Бейлон садится обратно на свой стул. Изюм все еще не изловлен.
В незанятое третированием окружающих время Бейлон много читает. Помятуя первую нашу с ним глубокосодержательную беседу, я немало удивилась, впервые обнаружив его за книгой. Особо ему приглянулся шкаф со сборниками книг авторства фон Вальде. Литературные изыскание моих пращуров, Аствелла, Рована, Рокэ, и даже сказки папы Даламара, вызвали в нем нешуточный интерес. На мое ехидное замечание относительно его интеллигентности и гениальности он ответил однозначно, глубокомысленно угукнул и попросил поплотнее закрыть дверь, что бы не пускать сквозняк.
Однако кое-кому, как оказалось, читать вредно.
- Кто это? – он вцепился в мою руку, что мне становилось больно. Мои робкие попытки вырваться из захвата он, кажется, и не замечал. Гораздо больше его интересовал портрет.
- Мой пра-пра… основатель рода фон Вальде. Говорят он заложил первый камень особняка и собственноручно посадил дерево в беседке бракосочетания. О нем известно мало достоверного, но точно известно, что он был блондином и у него была фиолетовая жена. Слушай, я понимаю, что ты комплексуешь, но, уверяю, если ты наоставляешь синяков мне, то тебя это излечит врядли…

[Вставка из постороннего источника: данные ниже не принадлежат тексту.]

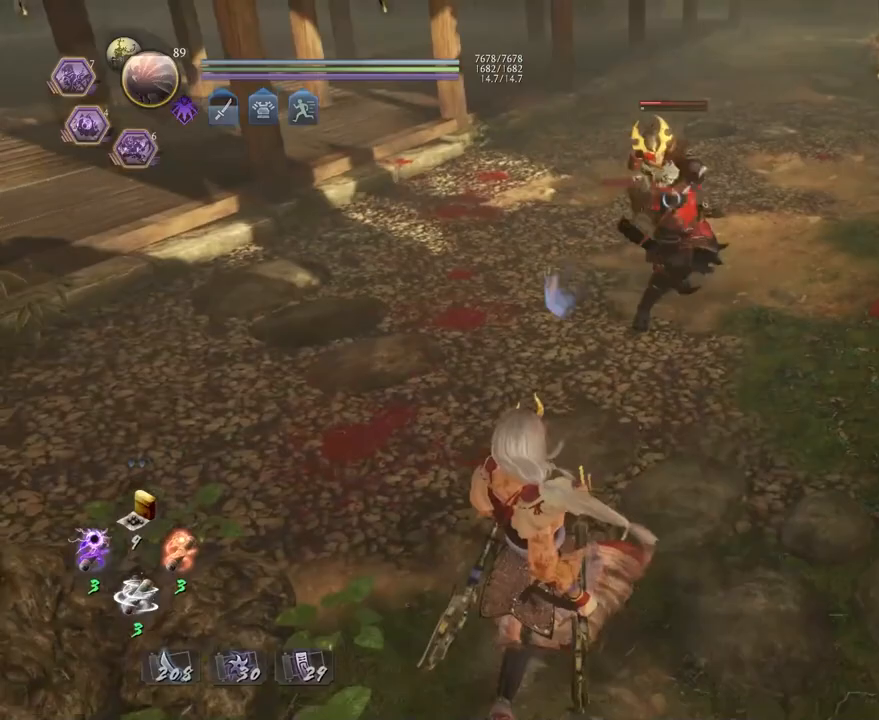
{"buttons": [], "left_stick": "center", "right_stick": "center", "events": [[250, "R1", "down"], [250, "left_stick", "center"], [283, "R2", "down"], [300, "CROSS", "down"], [417, "CROSS", "up"], [433, "R1", "up"], [433, "R2", "up"]]}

- Дура… - неожиданно зло прошипел он. От неожиданности я осеклась и недоуменно уставилась на него, однако он все так же не отрывал взгляда от портрета. – Al-Ravenne – alasaila hu! – выплюнул он посиневшими, и без того темными, сухими губами, и я как то очень явно заподозрила, что ничего лестного он сейчас не сказал. – Где он?! Где? Сколько портретов… Eglat al-axaniond! Где он?!
- Бейлон… - я предприняла поползновение вкрадчиво отвлечь и ненавязчиво увести. За что и поплатилась. Он заметил мое присутствие.
- Идиотка! Не смей прикасаться ко мне! Sareg eglat Aran Amlung!
Итог был предсказуем. Бейлон успокоился, зато во мне, в кои то веки, проснулась настоящая женщина. Я жаждала возмездия и скандала. Все равно в моей спальне бить уже было нечего.
- Знаете что, сударь! Смею заметить – вы окончательно охренели!
- Истеричка.
- Я истеричка?! Ты псих! Я уже отчаялась, что вместе с твоим сознанием, в себя придет и твоя совесть! Очевидно неизвестный благодетель, отделав тебя, постарался на славу, ампутировав ее на корню! Я б еще и приплатила, что б тебе еще что не нужное ампутировали!
- Ты не понимаешь, что несешь, Eglat Sareg!
- Само собой! Я ведь не самовлюбленная неблагодарная тварь! Ты хотя бы иногда вспоминаешь, что тебя здесь приютили?!
- Я отдал твоему отцу побрякушки, что на мне были! Их ценой легко окупить не только мой «приют», но и купить вашу деревню!
Про побрякушки я слышала впервые, но гнева моего это нисколько не умерило. Если не считать огнетушителя в юные студенческие годы, я вообще отличалась крайним пацифизмом. Моя первая в жизни пощечина вышла неожиданно звонкой. Мы застыли. Оба. Такого поворота событий не ожидали, кажется, ни я, ни он.